= Excerpt to read =
--

The third of the great pioneering figures of space opera, and the most prolific, was Edmond Hamilton, who was writing epics of the Interstellar Patrol years before Williamson had brought us his Legion of Space and Smith the Galactic Patrol. Hamilton first staked his claim to eminence in the genre with Crashing Suns, serialized in Weird Tales in 1928. Though primarily dedicated to fantasy and tales of the supernatural (it was the primary magazine publisher of H.P. Lovecraft and Robert E. Howard) it ventured frequently into science fiction also in its earliest years, much of it the work of Hamilton. In Crashing Suns a star is on a collision course with our sun, threatening to create a “titanic holocaust” in which the planets of the Solar System will “perish like flowers in a furnace,” and must be deflected somehow by the gallant men of the Interstellar Patrol. “As the control-levers flashed down under my hands our ship dived down through space with the swiftness of thought,” is how Hamilton begins the first of his many space epics. “The next instant there came a jarring shock, and our craft spun over like a whirling top.” And so it goes as our patrolmen—Hal Kur, Jan Tor, Hurus Hol, and the rest—zoom back and forth across the galaxy at hundreds of times the speed of light until the tentacled aliens who are causing the trouble have been overcome and the sun has been saved.
Having begun his series with such glorious melodrama, Hamilton had no choice but to keep upping the ante for the Interstellar Patrol in the next few years. The names of his novels tell the tale: The Star Stealers, Within the Nebula, Outside the Universe, The Cosmic Cloud, and, eventually, in the 1930s The Universe Wreckers (misnamed, actually, since it is only our solar system, once again, that is threatened by destruction.) Hamilton never created characters as memorable as E.E. Smith’s four Lensmen or Williamson’s Giles Habibula—it is hard to tell his monosyllabically named Jhul Dins and Dur Nals apart—but his novels go beyond theirs in their picture of the grandeur and color of the distant worlds he invents.
Some years after his Interstellar Patrol days, it was Hamilton who created the Captain Future series—a kind of comic book in prose that very likely was on Wilson Tucker’s mind when he described space opera as “hacky, grinding, stinking, outworn.” Captain Future was the name of a quarterly pulp magazine launched in 1940 that featured in each issue a novel by Hamilton telling of the adventures of the eponymous hero “Captain Future,” Curt Newton, also known as “the Wizard of Science,” who, of course, was supplied with the proper set of comic-book companions—Grag, a giant metal robot, Otho, a synthetic android, and Simon Wright, a disembodied brain housed within a plastic case. This quartet travels from world to world, dealing with crises far and wide in a manner similar to that of the team aboard the starship Enterprise of Star Trek, for which the Captain Future stories may well have served as a prototype. Hamilton, like Jack Williamson, lived on into the modern era of science fiction, and, like him, eventually moved away from the frenetic tropes of early space opera toward a quieter, more mature type of story that nevertheless demonstrated science fiction’s ability to convey the wonder of galactic space that had been the hallmark of his storytelling skill since the days of Crashing Suns.

--

= Dataset entries =
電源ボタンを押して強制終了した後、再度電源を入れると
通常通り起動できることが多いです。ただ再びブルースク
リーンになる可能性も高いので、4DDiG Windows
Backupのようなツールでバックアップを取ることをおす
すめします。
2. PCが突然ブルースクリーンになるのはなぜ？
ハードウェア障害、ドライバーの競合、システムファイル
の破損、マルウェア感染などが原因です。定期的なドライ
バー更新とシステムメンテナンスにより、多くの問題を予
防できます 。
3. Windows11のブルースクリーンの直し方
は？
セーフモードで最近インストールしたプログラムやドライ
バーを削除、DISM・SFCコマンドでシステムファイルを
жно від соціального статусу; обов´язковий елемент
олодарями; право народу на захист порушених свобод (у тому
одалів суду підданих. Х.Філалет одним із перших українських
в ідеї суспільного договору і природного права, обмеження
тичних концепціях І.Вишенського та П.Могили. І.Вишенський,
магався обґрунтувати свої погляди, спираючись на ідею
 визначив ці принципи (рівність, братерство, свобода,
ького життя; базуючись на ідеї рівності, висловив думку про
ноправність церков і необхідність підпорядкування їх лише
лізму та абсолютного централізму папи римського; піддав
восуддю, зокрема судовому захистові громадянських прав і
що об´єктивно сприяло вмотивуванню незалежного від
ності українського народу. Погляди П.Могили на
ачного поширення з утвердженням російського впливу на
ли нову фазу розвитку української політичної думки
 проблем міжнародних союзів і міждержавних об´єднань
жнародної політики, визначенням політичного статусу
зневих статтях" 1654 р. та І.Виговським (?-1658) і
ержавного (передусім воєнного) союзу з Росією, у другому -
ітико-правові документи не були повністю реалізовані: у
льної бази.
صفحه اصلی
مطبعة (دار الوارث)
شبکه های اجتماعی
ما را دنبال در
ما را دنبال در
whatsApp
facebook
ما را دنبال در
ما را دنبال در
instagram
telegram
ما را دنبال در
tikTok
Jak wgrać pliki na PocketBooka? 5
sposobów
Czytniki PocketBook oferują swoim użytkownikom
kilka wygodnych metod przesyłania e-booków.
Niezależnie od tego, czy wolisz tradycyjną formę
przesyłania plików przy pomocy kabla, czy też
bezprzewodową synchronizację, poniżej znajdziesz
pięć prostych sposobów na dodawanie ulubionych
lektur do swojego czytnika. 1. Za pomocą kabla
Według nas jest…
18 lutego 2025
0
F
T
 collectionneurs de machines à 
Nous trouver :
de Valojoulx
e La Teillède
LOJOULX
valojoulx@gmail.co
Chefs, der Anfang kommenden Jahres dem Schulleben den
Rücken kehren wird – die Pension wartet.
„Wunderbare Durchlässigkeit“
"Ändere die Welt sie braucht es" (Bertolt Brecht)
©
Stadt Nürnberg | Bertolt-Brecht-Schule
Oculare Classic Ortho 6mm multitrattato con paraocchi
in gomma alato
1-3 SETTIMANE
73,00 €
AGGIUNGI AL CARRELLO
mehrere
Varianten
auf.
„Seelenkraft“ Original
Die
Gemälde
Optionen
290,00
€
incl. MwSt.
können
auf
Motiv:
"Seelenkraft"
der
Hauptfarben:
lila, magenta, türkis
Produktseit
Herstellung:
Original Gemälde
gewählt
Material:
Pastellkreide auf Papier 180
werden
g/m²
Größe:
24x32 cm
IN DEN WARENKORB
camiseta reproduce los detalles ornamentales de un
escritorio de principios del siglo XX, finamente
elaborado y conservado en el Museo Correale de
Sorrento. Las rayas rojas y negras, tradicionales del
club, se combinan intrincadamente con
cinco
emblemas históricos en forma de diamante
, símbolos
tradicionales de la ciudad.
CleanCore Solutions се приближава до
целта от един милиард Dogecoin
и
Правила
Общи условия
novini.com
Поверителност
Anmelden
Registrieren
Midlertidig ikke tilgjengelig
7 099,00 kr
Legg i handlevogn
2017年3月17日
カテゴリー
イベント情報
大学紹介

--

= Tasks to perform =
• a. Please reproduce the stretch of the Edmond Hamilton passage from "Having begun his" through "worlds he invents.".
• b. According to the Edmond Hamilton passage, in which magazine and in what year was Crashing Suns serialized?

= Answers for the exercise =
• a.
Having begun his series with such glorious melodrama, Hamilton had no choice but to keep upping the ante for the Interstellar Patrol in the next few years. The names of his novels tell the tale: The Star Stealers, Within the Nebula, Outside the Universe, The Cosmic Cloud, and, eventually, in the 1930s The Universe Wreckers (misnamed, actually, since it is only our solar system, once again, that is threatened by destruction.) Hamilton never created characters as memorable as E.E. Smith’s four Lensmen or Williamson’s Giles Habibula—it is hard to tell his monosyllabically named Jhul Dins and Dur Nals apart—but his novels go beyond theirs in their picture of the grandeur and color of the distant worlds he invents.

• b. Weird Tales, in 1928.